=== WORK REQUEST ===
Where a line looks odd, keep it as it is and transcribe all the material.

=== DATA RECORDS ===
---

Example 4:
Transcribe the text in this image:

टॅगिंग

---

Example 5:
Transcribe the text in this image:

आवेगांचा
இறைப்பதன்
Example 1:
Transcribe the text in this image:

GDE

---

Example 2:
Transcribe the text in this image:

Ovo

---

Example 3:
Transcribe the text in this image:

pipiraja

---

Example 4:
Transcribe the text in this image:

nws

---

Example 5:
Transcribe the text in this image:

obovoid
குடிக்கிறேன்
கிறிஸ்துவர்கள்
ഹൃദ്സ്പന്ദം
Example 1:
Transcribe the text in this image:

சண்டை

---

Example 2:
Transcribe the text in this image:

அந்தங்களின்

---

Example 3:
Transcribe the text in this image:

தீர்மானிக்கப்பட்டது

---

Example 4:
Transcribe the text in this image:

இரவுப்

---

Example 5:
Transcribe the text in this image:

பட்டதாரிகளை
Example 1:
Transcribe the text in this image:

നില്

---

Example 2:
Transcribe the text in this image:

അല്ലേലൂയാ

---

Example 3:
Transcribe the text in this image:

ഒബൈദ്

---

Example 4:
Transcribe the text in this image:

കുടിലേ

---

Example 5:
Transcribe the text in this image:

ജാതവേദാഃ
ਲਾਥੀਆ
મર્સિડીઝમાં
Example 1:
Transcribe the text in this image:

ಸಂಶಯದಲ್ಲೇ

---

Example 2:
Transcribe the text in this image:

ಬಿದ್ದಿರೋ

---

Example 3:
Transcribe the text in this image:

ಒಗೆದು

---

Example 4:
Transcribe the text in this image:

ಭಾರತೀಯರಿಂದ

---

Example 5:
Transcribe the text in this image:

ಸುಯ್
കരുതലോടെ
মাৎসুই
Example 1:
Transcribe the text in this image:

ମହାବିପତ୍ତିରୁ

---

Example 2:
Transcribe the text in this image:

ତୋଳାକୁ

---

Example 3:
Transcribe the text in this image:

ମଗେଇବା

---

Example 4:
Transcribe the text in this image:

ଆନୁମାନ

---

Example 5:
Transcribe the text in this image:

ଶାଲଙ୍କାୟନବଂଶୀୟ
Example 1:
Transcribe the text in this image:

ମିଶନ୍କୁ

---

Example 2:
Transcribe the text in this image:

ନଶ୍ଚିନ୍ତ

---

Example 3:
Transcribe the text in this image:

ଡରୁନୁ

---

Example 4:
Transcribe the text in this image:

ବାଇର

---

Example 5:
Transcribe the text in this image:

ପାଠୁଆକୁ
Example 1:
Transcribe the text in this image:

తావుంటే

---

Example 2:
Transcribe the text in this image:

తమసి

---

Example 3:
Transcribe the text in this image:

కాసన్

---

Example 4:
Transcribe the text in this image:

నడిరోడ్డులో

=== YOUR RESPONSE ===
---

Example 4:
Transcribe the text in this image:

टॅगिंग

---

Example 5:
Transcribe the text in this image:

आवेगांचा
இறைப்பதன்
Example 1:
Transcribe the text in this image:

GDE

---

Example 2:
Transcribe the text in this image:

Ovo

---

Example 3:
Transcribe the text in this image:

pipiraja

---

Example 4:
Transcribe the text in this image:

nws

---

Example 5:
Transcribe the text in this image:

obovoid
குடிக்கிறேன்
கிறிஸ்துவர்கள்
ഹൃദ്സ്പന്ദം
Example 1:
Transcribe the text in this image:

சண்டை

---

Example 2:
Transcribe the text in this image:

அந்தங்களின்

---

Example 3:
Transcribe the text in this image:

தீர்மானிக்கப்பட்டது

---

Example 4:
Transcribe the text in this image:

இரவுப்

---

Example 5:
Transcribe the text in this image:

பட்டதாரிகளை
Example 1:
Transcribe the text in this image:

നില്

---

Example 2:
Transcribe the text in this image:

അല്ലേലൂയാ

---

Example 3:
Transcribe the text in this image:

ഒബൈദ്

---

Example 4:
Transcribe the text in this image:

കുടിലേ

---

Example 5:
Transcribe the text in this image:

ജാതവേദാഃ
ਲਾਥੀਆ
મર્સિડીઝમાં
Example 1:
Transcribe the text in this image:

ಸಂಶಯದಲ್ಲೇ

---

Example 2:
Transcribe the text in this image:

ಬಿದ್ದಿರೋ

---

Example 3:
Transcribe the text in this image:

ಒಗೆದು

---

Example 4:
Transcribe the text in this image:

ಭಾರತೀಯರಿಂದ

---

Example 5:
Transcribe the text in this image:

ಸುಯ್
കരുതലോടെ
মাৎসুই
Example 1:
Transcribe the text in this image:

ମହାବିପତ୍ତିରୁ

---

Example 2:
Transcribe the text in this image:

ତୋଳାକୁ

---

Example 3:
Transcribe the text in this image:

ମଗେଇବା

---

Example 4:
Transcribe the text in this image:

ଆନୁମାନ

---

Example 5:
Transcribe the text in this image:

ଶାଲଙ୍କାୟନବଂଶୀୟ
Example 1:
Transcribe the text in this image:

ମିଶନ୍କୁ

---

Example 2:
Transcribe the text in this image:

ନଶ୍ଚିନ୍ତ

---

Example 3:
Transcribe the text in this image:

ଡରୁନୁ

---

Example 4:
Transcribe the text in this image:

ବାଇର

---

Example 5:
Transcribe the text in this image:

ପାଠୁଆକୁ
Example 1:
Transcribe the text in this image:

తావుంటే

---

Example 2:
Transcribe the text in this image:

తమసి

---

Example 3:
Transcribe the text in this image:

కాసన్

---

Example 4:
Transcribe the text in this image:

నడిరోడ్డులో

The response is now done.